----- WORKING DATA

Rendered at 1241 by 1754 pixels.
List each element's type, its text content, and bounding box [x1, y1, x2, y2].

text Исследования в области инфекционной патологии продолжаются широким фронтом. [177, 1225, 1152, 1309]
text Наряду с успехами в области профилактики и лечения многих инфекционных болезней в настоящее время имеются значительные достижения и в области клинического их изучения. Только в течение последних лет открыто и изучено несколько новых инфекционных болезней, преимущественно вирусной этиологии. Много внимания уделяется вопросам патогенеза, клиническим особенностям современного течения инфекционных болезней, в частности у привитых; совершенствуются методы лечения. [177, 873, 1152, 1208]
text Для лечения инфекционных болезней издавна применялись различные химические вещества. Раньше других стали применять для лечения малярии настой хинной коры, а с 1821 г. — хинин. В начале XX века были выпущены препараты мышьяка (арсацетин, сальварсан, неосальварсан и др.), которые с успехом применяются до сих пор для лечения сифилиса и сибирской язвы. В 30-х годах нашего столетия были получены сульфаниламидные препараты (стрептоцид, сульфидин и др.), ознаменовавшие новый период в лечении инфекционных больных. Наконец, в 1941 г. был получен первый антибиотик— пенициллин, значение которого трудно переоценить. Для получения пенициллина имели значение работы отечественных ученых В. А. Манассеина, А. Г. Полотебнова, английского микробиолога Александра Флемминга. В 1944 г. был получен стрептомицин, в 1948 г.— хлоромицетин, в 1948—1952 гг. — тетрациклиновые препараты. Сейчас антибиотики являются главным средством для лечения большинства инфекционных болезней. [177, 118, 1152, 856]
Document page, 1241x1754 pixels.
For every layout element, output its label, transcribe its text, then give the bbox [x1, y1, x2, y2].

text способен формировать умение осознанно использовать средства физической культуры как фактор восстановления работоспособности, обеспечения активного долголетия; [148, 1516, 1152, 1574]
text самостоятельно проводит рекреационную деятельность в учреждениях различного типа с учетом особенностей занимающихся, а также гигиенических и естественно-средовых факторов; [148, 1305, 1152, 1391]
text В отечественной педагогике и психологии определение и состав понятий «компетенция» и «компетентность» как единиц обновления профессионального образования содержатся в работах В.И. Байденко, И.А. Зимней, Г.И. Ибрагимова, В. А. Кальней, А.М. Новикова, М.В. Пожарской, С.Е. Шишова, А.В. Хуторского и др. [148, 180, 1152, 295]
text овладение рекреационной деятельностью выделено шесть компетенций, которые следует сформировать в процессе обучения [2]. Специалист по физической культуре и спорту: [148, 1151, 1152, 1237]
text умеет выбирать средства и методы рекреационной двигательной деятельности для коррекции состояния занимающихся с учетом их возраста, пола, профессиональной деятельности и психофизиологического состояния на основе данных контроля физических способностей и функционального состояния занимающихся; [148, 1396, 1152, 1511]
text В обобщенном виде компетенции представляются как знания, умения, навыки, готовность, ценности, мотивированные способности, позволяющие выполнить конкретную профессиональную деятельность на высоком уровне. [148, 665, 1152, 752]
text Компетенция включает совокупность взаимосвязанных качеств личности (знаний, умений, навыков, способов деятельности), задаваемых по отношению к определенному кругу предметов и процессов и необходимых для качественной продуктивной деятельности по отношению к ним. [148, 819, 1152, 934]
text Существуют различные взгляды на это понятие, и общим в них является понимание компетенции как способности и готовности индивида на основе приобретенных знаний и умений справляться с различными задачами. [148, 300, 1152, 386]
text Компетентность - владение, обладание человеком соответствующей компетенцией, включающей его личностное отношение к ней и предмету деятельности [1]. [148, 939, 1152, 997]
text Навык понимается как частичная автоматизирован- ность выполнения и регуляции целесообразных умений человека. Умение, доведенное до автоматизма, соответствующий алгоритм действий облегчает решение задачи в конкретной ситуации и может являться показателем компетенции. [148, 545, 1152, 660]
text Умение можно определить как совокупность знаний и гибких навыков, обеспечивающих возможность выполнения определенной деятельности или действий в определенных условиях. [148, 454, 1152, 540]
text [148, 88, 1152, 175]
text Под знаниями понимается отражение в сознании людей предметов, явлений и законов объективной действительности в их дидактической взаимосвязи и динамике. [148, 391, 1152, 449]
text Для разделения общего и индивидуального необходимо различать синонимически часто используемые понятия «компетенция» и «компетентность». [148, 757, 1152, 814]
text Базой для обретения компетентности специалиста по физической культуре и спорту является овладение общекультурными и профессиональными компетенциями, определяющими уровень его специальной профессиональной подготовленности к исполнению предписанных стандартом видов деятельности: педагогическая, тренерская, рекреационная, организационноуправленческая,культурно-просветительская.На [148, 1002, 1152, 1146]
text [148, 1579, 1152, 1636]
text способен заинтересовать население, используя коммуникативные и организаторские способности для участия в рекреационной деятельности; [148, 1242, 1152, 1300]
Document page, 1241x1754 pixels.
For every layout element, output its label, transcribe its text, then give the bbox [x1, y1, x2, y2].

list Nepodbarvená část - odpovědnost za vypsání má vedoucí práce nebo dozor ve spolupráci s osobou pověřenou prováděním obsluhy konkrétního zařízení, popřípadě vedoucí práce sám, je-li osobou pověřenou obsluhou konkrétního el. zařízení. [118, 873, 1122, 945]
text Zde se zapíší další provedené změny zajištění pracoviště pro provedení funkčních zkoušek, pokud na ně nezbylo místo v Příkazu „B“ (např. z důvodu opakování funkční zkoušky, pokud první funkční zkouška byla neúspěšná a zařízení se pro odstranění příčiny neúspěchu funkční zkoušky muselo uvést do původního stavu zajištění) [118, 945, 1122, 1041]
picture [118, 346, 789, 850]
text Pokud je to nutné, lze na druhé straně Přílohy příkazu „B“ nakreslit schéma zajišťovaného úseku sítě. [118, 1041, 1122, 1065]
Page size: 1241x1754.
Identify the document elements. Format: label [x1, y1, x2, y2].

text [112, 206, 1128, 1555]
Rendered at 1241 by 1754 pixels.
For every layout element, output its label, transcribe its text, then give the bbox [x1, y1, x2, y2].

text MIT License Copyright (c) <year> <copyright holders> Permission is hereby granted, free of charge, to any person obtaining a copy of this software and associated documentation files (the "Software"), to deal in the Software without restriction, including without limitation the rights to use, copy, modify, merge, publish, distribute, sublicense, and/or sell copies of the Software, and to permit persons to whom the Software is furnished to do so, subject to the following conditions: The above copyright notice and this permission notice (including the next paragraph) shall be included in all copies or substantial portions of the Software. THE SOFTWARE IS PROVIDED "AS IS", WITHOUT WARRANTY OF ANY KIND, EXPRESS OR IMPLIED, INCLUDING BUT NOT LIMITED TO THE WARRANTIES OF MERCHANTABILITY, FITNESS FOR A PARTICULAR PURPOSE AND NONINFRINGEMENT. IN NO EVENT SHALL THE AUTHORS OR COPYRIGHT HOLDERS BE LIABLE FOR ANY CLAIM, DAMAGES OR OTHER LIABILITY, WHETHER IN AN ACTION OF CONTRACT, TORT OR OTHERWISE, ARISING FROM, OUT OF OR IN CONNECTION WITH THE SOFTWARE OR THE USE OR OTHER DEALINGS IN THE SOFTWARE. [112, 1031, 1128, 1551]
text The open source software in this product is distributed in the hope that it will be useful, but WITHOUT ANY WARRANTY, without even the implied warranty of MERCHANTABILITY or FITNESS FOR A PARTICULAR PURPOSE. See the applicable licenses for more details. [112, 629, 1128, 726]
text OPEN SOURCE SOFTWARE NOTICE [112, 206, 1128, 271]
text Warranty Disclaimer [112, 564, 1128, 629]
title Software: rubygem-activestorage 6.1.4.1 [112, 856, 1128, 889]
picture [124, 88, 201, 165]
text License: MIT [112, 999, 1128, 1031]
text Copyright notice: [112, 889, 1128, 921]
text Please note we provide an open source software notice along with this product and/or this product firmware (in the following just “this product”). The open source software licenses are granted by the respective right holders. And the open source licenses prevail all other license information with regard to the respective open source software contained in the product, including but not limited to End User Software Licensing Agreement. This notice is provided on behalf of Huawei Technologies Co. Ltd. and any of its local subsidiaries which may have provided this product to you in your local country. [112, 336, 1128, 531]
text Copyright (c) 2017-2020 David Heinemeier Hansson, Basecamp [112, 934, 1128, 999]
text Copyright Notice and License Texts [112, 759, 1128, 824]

----------

▶ **EXERCISE OBJECTIVE**
If a line of the entries above holds the word "которые", count it; report only how many such lines there are.

▶ **PROBLEM SOLUTION**
2